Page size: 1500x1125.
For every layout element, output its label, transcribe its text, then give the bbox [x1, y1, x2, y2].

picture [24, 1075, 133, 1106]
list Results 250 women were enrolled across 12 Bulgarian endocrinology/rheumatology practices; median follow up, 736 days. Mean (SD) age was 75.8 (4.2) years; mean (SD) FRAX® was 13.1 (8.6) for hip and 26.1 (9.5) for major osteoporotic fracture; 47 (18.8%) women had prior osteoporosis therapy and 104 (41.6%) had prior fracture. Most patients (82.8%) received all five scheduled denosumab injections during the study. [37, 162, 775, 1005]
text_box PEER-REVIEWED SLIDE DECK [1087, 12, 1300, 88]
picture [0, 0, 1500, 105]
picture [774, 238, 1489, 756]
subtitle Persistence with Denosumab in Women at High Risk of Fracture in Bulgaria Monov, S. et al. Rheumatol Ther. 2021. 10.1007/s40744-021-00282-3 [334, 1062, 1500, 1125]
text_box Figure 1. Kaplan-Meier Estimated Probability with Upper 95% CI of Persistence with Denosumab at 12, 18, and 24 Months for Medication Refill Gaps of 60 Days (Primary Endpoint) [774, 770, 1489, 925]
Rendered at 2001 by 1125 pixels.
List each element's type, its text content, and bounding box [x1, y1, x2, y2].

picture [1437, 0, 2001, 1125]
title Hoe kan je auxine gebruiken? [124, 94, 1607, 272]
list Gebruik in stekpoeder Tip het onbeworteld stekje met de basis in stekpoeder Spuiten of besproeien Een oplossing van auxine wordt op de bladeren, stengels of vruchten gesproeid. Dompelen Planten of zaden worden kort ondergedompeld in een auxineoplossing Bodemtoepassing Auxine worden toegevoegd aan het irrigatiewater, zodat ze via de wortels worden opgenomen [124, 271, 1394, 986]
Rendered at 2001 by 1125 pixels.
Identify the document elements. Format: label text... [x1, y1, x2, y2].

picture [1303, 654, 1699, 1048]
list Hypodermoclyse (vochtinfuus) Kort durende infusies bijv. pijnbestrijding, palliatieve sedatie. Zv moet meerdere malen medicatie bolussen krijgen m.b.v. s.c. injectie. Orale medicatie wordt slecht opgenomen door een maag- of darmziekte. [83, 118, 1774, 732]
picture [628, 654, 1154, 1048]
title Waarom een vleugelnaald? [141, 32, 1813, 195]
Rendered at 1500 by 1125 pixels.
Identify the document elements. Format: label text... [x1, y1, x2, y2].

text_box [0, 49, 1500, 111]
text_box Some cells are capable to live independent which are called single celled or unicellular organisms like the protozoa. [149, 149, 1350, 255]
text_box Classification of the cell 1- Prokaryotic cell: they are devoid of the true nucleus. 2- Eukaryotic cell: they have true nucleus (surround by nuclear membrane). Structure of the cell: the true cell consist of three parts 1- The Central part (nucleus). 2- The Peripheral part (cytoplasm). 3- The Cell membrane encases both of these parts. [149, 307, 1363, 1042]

- - -

YOUR INSTRUCTIONS: Starting at the top of the records, copy every line exactly.

WRITTEN SOLUTION:
Page size: 1500x1125.
For every layout element, output its label, transcribe its text, then give the bbox [x1, y1, x2, y2].

picture [24, 1075, 133, 1106]
list Results 250 women were enrolled across 12 Bulgarian endocrinology/rheumatology practices; median follow up, 736 days. Mean (SD) age was 75.8 (4.2) years; mean (SD) FRAX® was 13.1 (8.6) for hip and 26.1 (9.5) for major osteoporotic fracture; 47 (18.8%) women had prior osteoporosis therapy and 104 (41.6%) had prior fracture. Most patients (82.8%) received all five scheduled denosumab injections during the study. [37, 162, 775, 1005]
text_box PEER-REVIEWED SLIDE DECK [1087, 12, 1300, 88]
picture [0, 0, 1500, 105]
picture [774, 238, 1489, 756]
subtitle Persistence with Denosumab in Women at High Risk of Fracture in Bulgaria Monov, S. et al. Rheumatol Ther. 2021. 10.1007/s40744-021-00282-3 [334, 1062, 1500, 1125]
text_box Figure 1. Kaplan-Meier Estimated Probability with Upper 95% CI of Persistence with Denosumab at 12, 18, and 24 Months for Medication Refill Gaps of 60 Days (Primary Endpoint) [774, 770, 1489, 925]
Rendered at 2001 by 1125 pixels.
List each element's type, its text content, and bounding box [x1, y1, x2, y2].

picture [1437, 0, 2001, 1125]
title Hoe kan je auxine gebruiken? [124, 94, 1607, 272]
list Gebruik in stekpoeder Tip het onbeworteld stekje met de basis in stekpoeder Spuiten of besproeien Een oplossing van auxine wordt op de bladeren, stengels of vruchten gesproeid. Dompelen Planten of zaden worden kort ondergedompeld in een auxineoplossing Bodemtoepassing Auxine worden toegevoegd aan het irrigatiewater, zodat ze via de wortels worden opgenomen [124, 271, 1394, 986]
Rendered at 2001 by 1125 pixels.
Identify the document elements. Format: label text... [x1, y1, x2, y2].

picture [1303, 654, 1699, 1048]
list Hypodermoclyse (vochtinfuus) Kort durende infusies bijv. pijnbestrijding, palliatieve sedatie. Zv moet meerdere malen medicatie bolussen krijgen m.b.v. s.c. injectie. Orale medicatie wordt slecht opgenomen door een maag- of darmziekte. [83, 118, 1774, 732]
picture [628, 654, 1154, 1048]
title Waarom een vleugelnaald? [141, 32, 1813, 195]
Rendered at 1500 by 1125 pixels.
Identify the document elements. Format: label text... [x1, y1, x2, y2].

text_box [0, 49, 1500, 111]
text_box Some cells are capable to live independent which are called single celled or unicellular organisms like the protozoa. [149, 149, 1350, 255]
text_box Classification of the cell 1- Prokaryotic cell: they are devoid of the true nucleus. 2- Eukaryotic cell: they have true nucleus (surround by nuclear membrane). Structure of the cell: the true cell consist of three parts 1- The Central part (nucleus). 2- The Peripheral part (cytoplasm). 3- The Cell membrane encases both of these parts. [149, 307, 1363, 1042]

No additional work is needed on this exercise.